◆ **Request**:
Please format the rows below as a numbered list, leaving out blank lines and the pictures.

(Stored entries)
───

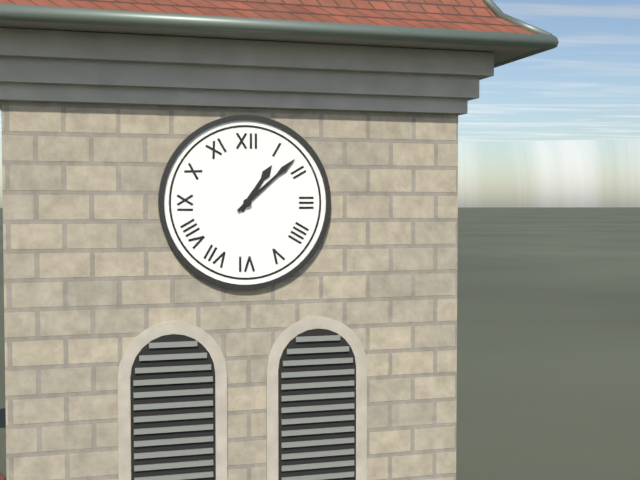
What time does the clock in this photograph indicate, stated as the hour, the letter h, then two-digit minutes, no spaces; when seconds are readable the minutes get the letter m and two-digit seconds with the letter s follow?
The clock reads 1h08
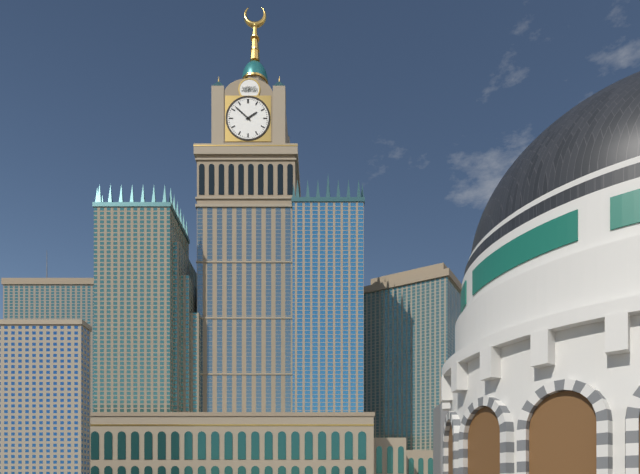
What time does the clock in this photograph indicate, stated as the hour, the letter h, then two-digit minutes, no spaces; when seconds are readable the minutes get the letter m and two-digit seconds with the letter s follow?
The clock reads 1h52
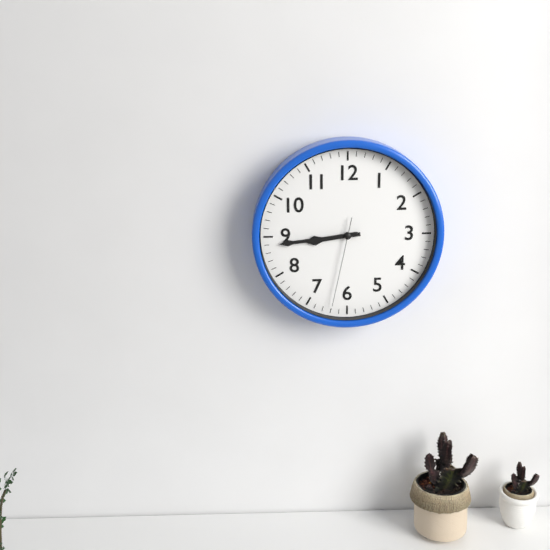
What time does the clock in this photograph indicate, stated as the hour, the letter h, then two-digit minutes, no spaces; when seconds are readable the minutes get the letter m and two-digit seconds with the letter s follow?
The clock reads 8h44m32s
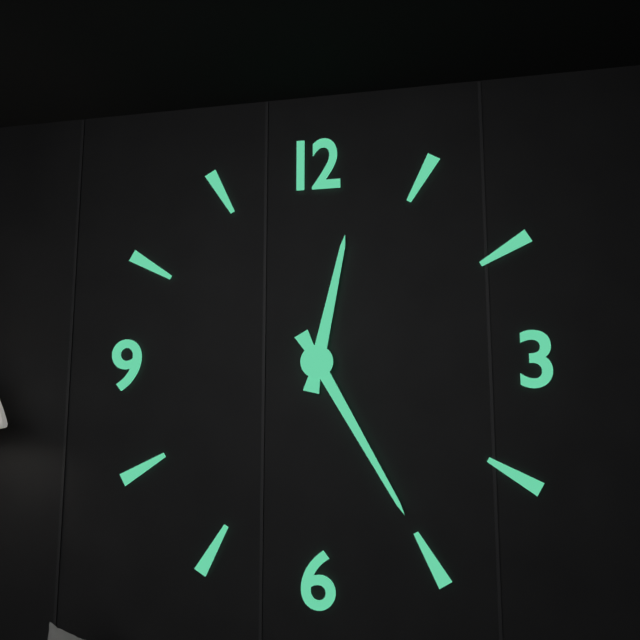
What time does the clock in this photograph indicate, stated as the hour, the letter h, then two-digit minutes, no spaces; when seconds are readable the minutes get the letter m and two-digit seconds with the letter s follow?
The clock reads 12h25
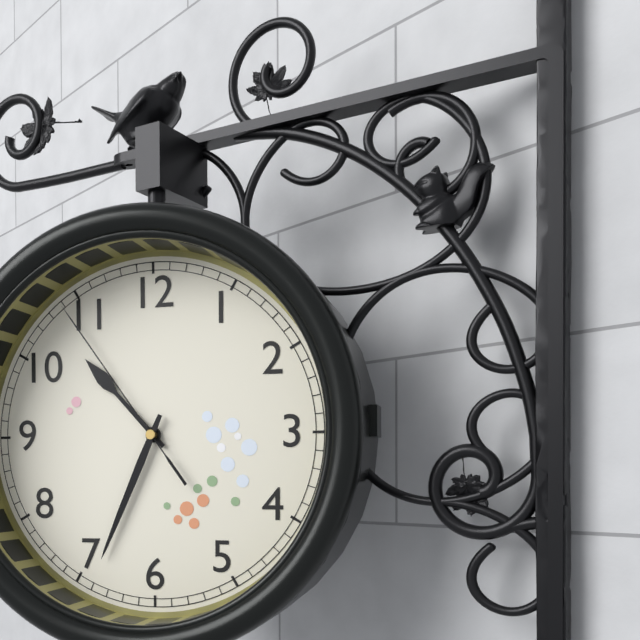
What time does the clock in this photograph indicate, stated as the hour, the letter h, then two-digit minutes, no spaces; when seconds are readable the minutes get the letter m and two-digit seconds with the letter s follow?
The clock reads 10h34m54s
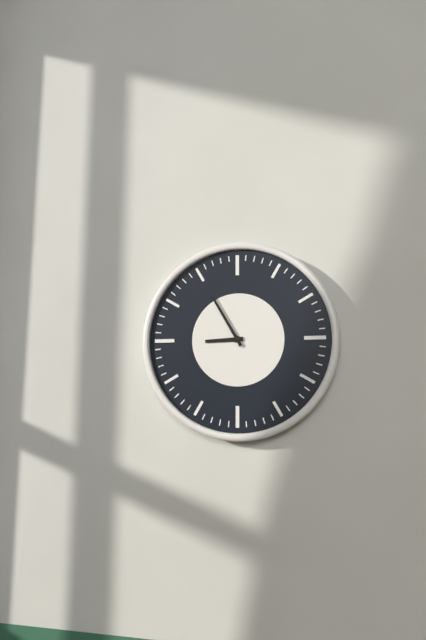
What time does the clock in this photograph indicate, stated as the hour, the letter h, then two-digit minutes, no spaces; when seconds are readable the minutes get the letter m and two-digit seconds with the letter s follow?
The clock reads 8h55
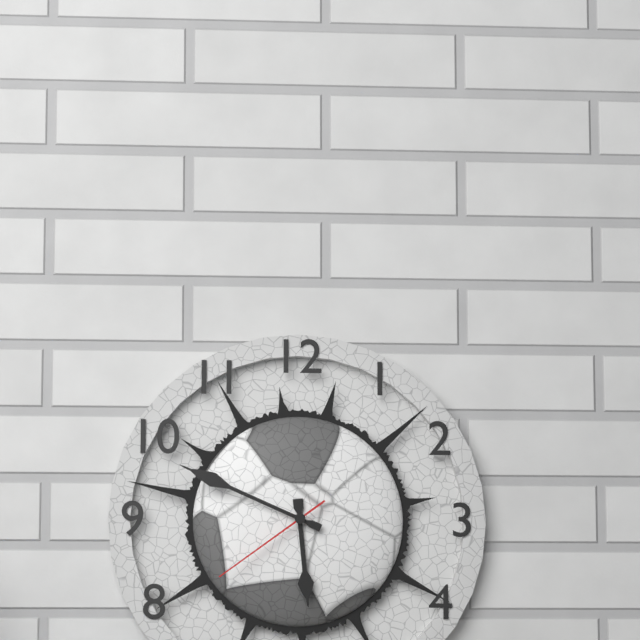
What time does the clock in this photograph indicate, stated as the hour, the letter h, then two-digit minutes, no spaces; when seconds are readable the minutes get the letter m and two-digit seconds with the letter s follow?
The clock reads 5h49m39s
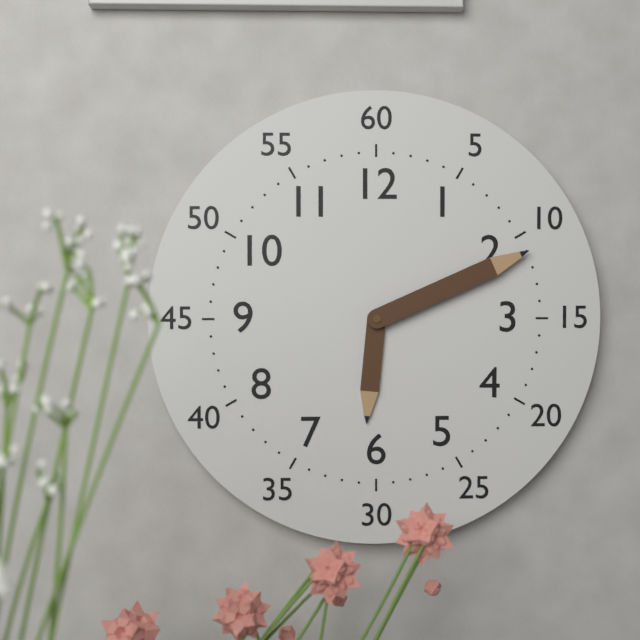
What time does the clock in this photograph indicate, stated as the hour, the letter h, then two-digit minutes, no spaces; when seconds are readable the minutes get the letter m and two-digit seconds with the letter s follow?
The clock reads 6h11
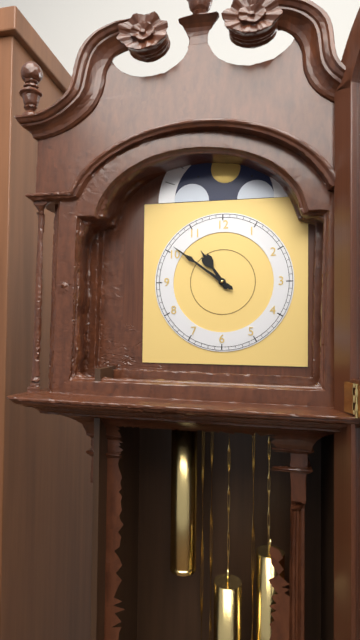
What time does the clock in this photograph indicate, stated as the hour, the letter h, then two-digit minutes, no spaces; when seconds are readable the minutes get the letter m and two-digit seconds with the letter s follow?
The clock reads 10h51
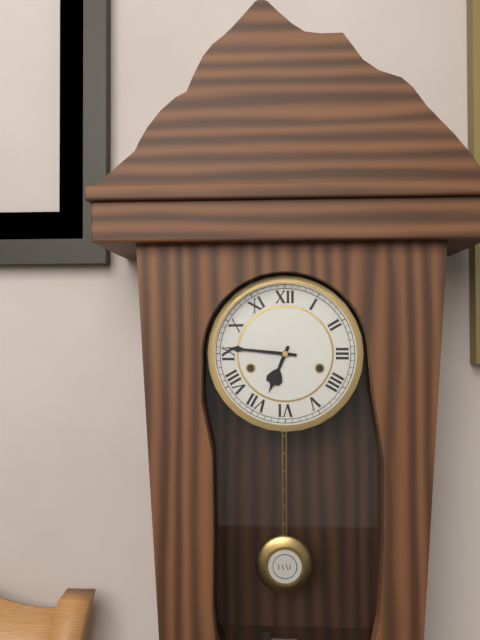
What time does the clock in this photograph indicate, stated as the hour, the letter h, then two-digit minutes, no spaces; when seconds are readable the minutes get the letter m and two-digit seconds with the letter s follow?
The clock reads 6h46
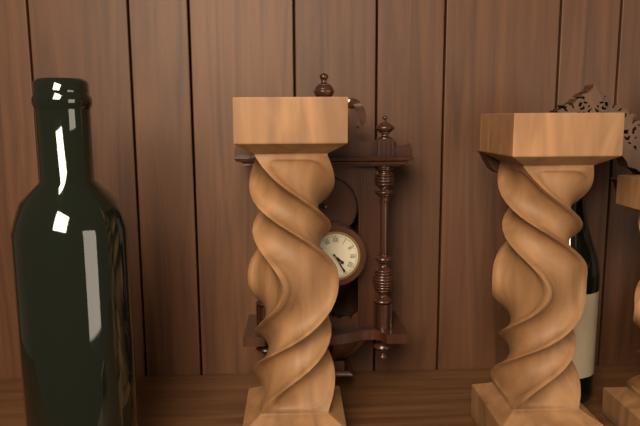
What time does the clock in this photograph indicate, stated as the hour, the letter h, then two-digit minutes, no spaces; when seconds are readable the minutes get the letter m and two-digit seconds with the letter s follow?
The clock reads 4h25
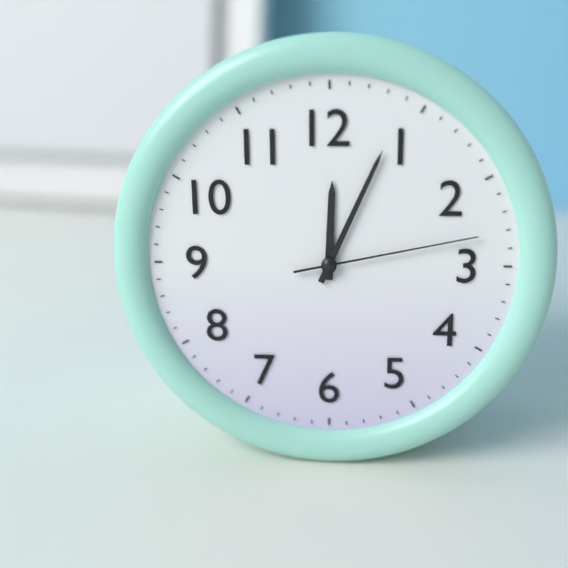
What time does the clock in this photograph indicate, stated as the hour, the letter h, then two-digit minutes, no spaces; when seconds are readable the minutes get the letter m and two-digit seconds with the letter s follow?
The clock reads 12h04m13s
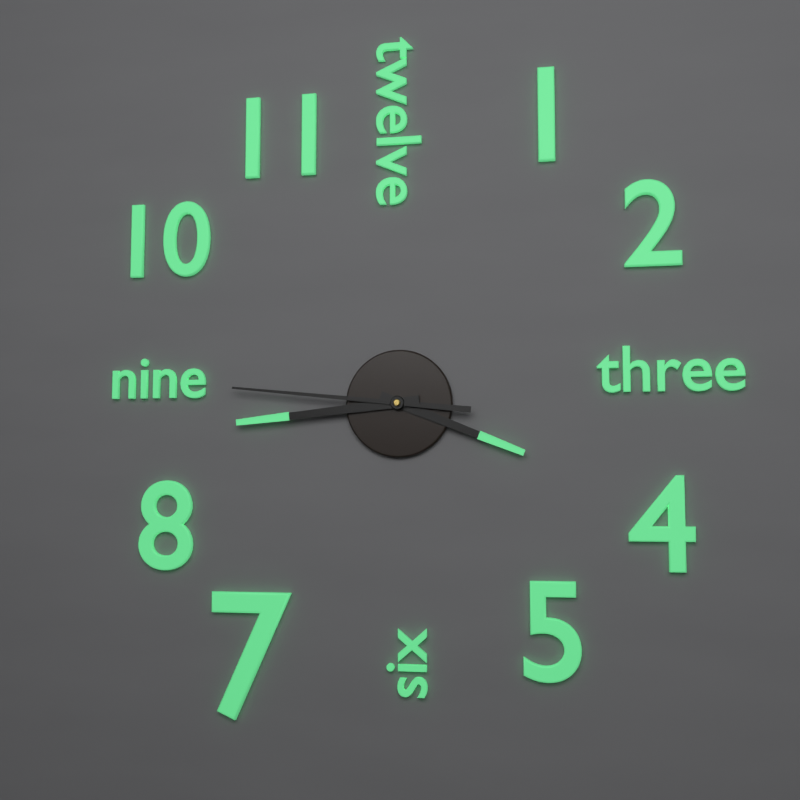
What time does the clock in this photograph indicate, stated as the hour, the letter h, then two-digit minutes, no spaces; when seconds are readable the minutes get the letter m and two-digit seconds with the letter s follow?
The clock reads 3h44m46s
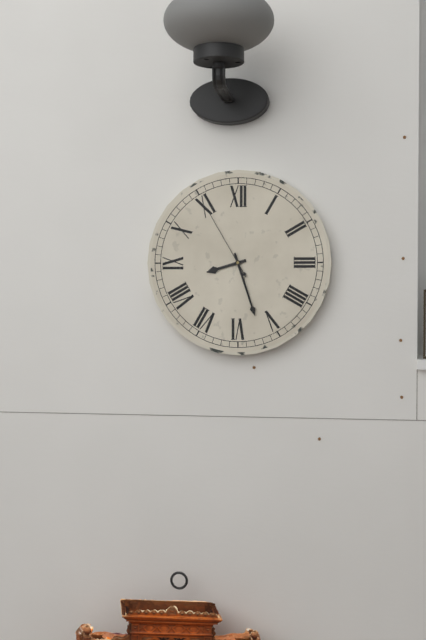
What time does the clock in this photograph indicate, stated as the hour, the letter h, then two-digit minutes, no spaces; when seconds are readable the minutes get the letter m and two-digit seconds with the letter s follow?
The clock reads 8h27m55s
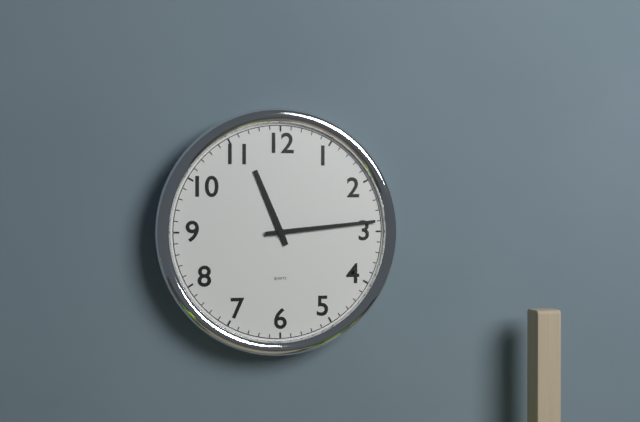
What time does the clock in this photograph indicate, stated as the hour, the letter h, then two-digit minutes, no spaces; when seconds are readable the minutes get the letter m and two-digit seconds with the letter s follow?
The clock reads 11h14
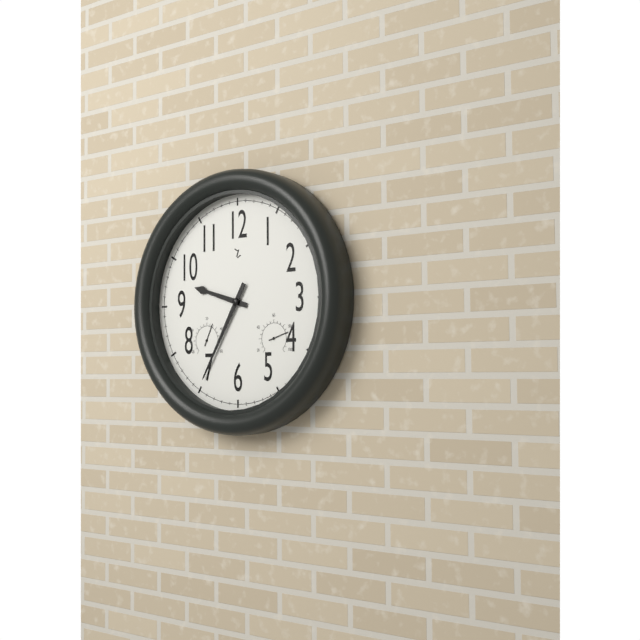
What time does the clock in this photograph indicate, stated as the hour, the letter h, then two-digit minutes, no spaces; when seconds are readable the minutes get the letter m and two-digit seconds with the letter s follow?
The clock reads 9h35
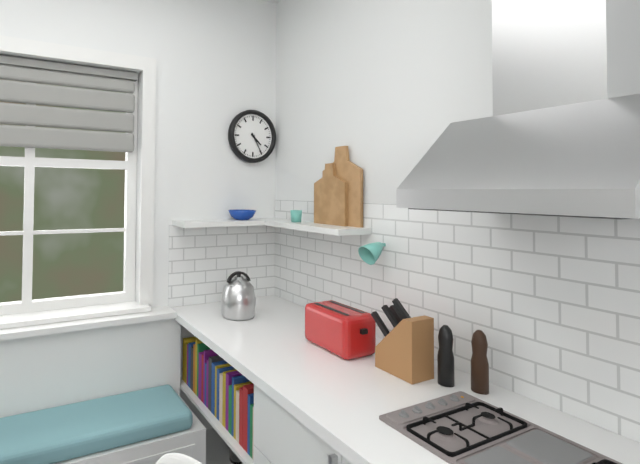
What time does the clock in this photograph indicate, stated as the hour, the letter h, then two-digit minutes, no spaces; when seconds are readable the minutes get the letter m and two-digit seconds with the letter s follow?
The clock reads 4h25
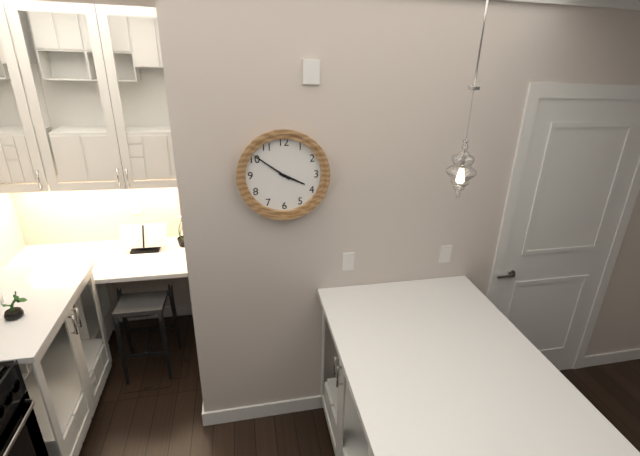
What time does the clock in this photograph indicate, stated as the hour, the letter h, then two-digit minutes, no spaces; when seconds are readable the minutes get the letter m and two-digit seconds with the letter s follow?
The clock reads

───

◆ **The reply**:
1. What time does the clock in this photograph indicate, stated as the hour, the letter h, then two-digit minutes, no spaces; when seconds are readable the minutes get the letter m and two-digit seconds with the letter s follow?
2. The clock reads 1h08
3. What time does the clock in this photograph indicate, stated as the hour, the letter h, then two-digit minutes, no spaces; when seconds are readable the minutes get the letter m and two-digit seconds with the letter s follow?
4. The clock reads 1h52
5. What time does the clock in this photograph indicate, stated as the hour, the letter h, then two-digit minutes, no spaces; when seconds are readable the minutes get the letter m and two-digit seconds with the letter s follow?
6. The clock reads 8h44m32s
7. What time does the clock in this photograph indicate, stated as the hour, the letter h, then two-digit minutes, no spaces; when seconds are readable the minutes get the letter m and two-digit seconds with the letter s follow?
8. The clock reads 12h25
9. What time does the clock in this photograph indicate, stated as the hour, the letter h, then two-digit minutes, no spaces; when seconds are readable the minutes get the letter m and two-digit seconds with the letter s follow?
10. The clock reads 10h34m54s
11. What time does the clock in this photograph indicate, stated as the hour, the letter h, then two-digit minutes, no spaces; when seconds are readable the minutes get the letter m and two-digit seconds with the letter s follow?
12. The clock reads 8h55
13. What time does the clock in this photograph indicate, stated as the hour, the letter h, then two-digit minutes, no spaces; when seconds are readable the minutes get the letter m and two-digit seconds with the letter s follow?
14. The clock reads 5h49m39s
15. What time does the clock in this photograph indicate, stated as the hour, the letter h, then two-digit minutes, no spaces; when seconds are readable the minutes get the letter m and two-digit seconds with the letter s follow?
16. The clock reads 6h11
17. What time does the clock in this photograph indicate, stated as the hour, the letter h, then two-digit minutes, no spaces; when seconds are readable the minutes get the letter m and two-digit seconds with the letter s follow?
18. The clock reads 10h51
19. What time does the clock in this photograph indicate, stated as the hour, the letter h, then two-digit minutes, no spaces; when seconds are readable the minutes get the letter m and two-digit seconds with the letter s follow?
20. The clock reads 6h46
21. What time does the clock in this photograph indicate, stated as the hour, the letter h, then two-digit minutes, no spaces; when seconds are readable the minutes get the letter m and two-digit seconds with the letter s follow?
22. The clock reads 4h25
23. What time does the clock in this photograph indicate, stated as the hour, the letter h, then two-digit minutes, no spaces; when seconds are readable the minutes get the letter m and two-digit seconds with the letter s follow?
24. The clock reads 12h04m13s
25. What time does the clock in this photograph indicate, stated as the hour, the letter h, then two-digit minutes, no spaces; when seconds are readable the minutes get the letter m and two-digit seconds with the letter s follow?
26. The clock reads 3h44m46s
27. What time does the clock in this photograph indicate, stated as the hour, the letter h, then two-digit minutes, no spaces; when seconds are readable the minutes get the letter m and two-digit seconds with the letter s follow?
28. The clock reads 8h27m55s
29. What time does the clock in this photograph indicate, stated as the hour, the letter h, then two-digit minutes, no spaces; when seconds are readable the minutes get the letter m and two-digit seconds with the letter s follow?
30. The clock reads 11h14
31. What time does the clock in this photograph indicate, stated as the hour, the letter h, then two-digit minutes, no spaces; when seconds are readable the minutes get the letter m and two-digit seconds with the letter s follow?
32. The clock reads 9h35
33. What time does the clock in this photograph indicate, stated as the hour, the letter h, then two-digit minutes, no spaces; when seconds are readable the minutes get the letter m and two-digit seconds with the letter s follow?
34. The clock reads 4h25
35. What time does the clock in this photograph indicate, stated as the hour, the letter h, then two-digit minutes, no spaces; when seconds are readable the minutes get the letter m and two-digit seconds with the letter s follow?
36. The clock reads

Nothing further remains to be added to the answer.